Après avoir dégagé les lieux d’un mur à l’autre jusqu’au sol, la structure s’étendait sur surface de 3 m sur 6 m, et d’une profondeur de 18 cm à 30 cm.
Outre le four, il y avait des bancs, des fragments de bols et de gobelets en céramique anciens, des restes de nourriture et un « dispositif de refroidissement » anciens de 5000 ans, appelé zeer, pour tenir au froid les rafraîchissements.
« C’est un plan circulaire, probablement d’un mètre de diamètre », explique le Dr Pittman. « Au milieu creux de ce cercle se trouve un espace dans lequel est placé un grand bocal ». C’est un « dispositif de refroidissement » constitué d’une jarre entourée par « de grands récipients en céramiques brisés superposés »… une sorte de « réfrigérateur » en argile. Comme la cavité est souterraine, elle était probablement couverte et maintenue au frais avec l’aide de la ventilation et de l’évaporation de l’eau dans les conteneurs trouvés dans ses environs.

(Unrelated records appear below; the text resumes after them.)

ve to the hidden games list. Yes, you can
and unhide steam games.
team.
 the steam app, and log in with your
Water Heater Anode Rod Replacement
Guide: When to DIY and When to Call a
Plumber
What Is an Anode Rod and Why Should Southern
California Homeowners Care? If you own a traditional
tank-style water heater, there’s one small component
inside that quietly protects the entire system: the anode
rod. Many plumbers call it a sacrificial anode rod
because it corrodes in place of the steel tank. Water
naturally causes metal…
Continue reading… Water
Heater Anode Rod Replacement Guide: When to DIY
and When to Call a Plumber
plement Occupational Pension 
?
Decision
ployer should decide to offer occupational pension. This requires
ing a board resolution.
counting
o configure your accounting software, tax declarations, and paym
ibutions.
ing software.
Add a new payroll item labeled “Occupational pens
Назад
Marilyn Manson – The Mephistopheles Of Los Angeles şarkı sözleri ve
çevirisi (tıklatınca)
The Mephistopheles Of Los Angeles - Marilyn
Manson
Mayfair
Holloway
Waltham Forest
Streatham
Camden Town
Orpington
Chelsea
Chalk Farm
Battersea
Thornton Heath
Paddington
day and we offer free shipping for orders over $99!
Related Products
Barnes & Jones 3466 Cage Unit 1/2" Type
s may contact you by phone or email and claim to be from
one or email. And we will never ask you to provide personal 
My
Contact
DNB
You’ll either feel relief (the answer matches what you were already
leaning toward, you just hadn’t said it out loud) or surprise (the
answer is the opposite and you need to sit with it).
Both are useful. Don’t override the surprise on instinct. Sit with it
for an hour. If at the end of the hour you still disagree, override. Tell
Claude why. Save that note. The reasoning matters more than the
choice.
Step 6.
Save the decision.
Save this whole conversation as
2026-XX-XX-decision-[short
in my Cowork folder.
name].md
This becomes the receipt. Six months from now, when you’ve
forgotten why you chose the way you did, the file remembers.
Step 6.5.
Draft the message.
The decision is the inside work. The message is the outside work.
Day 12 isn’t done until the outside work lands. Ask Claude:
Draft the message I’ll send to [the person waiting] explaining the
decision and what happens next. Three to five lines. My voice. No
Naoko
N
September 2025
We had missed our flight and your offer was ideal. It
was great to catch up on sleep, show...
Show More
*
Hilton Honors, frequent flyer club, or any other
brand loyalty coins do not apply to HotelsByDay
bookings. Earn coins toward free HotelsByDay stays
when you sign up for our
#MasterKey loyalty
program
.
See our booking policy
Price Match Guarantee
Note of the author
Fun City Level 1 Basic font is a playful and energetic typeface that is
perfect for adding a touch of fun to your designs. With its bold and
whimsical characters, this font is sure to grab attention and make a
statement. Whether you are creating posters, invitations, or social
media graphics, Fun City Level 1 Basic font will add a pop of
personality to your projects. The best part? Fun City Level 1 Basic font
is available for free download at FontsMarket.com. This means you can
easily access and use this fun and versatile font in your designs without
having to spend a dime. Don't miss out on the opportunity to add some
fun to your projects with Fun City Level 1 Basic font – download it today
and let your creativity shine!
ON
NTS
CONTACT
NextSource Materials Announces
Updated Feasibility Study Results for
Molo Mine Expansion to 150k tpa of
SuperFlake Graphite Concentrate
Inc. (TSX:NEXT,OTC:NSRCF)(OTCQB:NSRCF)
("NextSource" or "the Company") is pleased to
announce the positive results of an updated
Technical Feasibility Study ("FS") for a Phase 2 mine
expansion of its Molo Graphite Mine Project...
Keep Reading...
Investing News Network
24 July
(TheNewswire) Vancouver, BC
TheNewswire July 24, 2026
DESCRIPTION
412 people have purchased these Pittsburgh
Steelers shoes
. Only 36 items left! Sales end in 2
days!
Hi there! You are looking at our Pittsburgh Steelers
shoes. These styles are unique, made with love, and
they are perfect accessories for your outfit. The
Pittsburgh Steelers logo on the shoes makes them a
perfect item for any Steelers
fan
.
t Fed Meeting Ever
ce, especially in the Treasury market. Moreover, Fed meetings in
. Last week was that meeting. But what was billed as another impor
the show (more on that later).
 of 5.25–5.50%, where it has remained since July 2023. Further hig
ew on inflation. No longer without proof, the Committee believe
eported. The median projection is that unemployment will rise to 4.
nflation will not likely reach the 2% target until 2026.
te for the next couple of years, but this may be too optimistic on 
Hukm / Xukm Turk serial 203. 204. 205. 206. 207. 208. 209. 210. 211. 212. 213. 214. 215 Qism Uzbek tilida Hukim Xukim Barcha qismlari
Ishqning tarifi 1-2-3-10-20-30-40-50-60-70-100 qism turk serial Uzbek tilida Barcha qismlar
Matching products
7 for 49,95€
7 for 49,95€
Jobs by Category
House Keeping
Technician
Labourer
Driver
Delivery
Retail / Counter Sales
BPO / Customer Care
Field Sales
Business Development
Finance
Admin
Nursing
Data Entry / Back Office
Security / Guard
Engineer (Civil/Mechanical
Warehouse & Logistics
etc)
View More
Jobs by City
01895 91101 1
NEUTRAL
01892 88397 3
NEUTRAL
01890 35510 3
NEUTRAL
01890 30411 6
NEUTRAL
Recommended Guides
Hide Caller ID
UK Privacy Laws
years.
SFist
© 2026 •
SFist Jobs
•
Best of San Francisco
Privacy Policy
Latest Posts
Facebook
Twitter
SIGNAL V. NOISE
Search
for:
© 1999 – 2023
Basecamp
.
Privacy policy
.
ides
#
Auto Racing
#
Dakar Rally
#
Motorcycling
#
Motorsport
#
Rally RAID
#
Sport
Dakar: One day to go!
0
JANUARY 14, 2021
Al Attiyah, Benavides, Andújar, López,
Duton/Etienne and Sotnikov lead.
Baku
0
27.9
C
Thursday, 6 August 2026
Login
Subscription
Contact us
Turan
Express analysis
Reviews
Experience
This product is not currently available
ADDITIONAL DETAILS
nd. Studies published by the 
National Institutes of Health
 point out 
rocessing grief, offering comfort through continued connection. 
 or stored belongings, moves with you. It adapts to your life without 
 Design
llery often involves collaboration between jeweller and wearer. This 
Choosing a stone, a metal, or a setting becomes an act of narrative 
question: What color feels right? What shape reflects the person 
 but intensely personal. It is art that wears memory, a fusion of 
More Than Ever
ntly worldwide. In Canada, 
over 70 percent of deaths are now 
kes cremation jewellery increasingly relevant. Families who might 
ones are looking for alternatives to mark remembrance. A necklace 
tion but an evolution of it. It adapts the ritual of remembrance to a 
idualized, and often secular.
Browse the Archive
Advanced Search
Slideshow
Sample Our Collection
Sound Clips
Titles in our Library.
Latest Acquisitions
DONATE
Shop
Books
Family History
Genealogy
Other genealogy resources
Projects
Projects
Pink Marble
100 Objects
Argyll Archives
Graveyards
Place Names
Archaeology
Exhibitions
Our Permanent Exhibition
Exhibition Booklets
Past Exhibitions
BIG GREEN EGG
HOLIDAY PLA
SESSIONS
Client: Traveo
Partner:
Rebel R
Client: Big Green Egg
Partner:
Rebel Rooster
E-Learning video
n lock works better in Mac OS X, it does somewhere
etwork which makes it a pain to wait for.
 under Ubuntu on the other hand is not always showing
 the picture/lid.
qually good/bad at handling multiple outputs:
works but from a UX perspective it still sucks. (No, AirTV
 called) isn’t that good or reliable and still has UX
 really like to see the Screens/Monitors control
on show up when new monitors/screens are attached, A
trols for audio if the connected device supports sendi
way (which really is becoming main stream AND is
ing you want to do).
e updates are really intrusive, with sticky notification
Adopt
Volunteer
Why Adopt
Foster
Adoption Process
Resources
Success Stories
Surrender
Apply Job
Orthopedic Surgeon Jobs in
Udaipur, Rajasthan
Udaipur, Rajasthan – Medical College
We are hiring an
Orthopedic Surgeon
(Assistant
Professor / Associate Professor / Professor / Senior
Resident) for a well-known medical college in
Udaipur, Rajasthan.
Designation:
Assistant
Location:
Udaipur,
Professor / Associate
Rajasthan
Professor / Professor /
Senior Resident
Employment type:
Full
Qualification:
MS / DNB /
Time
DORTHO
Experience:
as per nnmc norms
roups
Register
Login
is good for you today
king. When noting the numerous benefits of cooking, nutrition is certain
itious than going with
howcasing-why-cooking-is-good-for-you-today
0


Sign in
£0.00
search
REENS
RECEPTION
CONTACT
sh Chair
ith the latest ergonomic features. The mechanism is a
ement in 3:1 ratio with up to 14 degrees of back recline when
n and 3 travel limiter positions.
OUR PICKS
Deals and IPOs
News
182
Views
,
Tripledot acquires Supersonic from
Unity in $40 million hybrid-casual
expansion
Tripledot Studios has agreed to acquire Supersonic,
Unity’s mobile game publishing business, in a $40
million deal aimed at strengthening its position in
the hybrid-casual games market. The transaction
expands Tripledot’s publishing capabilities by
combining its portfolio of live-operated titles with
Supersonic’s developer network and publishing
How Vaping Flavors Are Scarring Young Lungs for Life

Selon les chercheurs, il est concevable qu’après une journée de travail à mouler des pots en argile ou à transpirer près d’un four chaud, les ouvriers céramistes aient fréquenté la taverne, profitant de son cadre en plein air pour siroter une bière fraîche et prendre un repas cuisiné.
« Nous avons des gobelets qui auraient été utilisés pour de la bière », poursuit le Dr Pittman, rappelant que c’était « de loin la boisson la plus commune pour les Sumériens, peut‑être même plus que l’eau ».
« La plupart du travail effectué sur les autres sites se concentre sur les rois et les prêtres, les élites en somme, et c’est très important », souligne‑t‑elle. Mais les gens ordinaires sont aussi importants surtout que « plusieurs ateliers de céramiques dotés de fours » laissent penser que Lagash était « un centre important pour la production artisanale de masse, assurée par ces gens du communs, ville dont les habitants dépendaient également de l’agriculture, de l’élevage, de la pêche, mais aussi de l’échange de marchandises ».
« La taverne prouve l’existence d’une infrastructure sociale et économique – peut‑être politique – qui était utilisée il y a 5000 ans. Jusqu’à présent, personne n’a vraiment étudié la vie, le travail et l’économie des gens ordinaires à cette période de la civilisation. »
Le Dr Holly Pittman et son équipe espèrent également que l’association étroite du projet avec les archéologues et les villageois irakiens locaux, en leur fournissant une formation, suscitera leur intérêt pour faire revivre ce riche patrimoine ancien.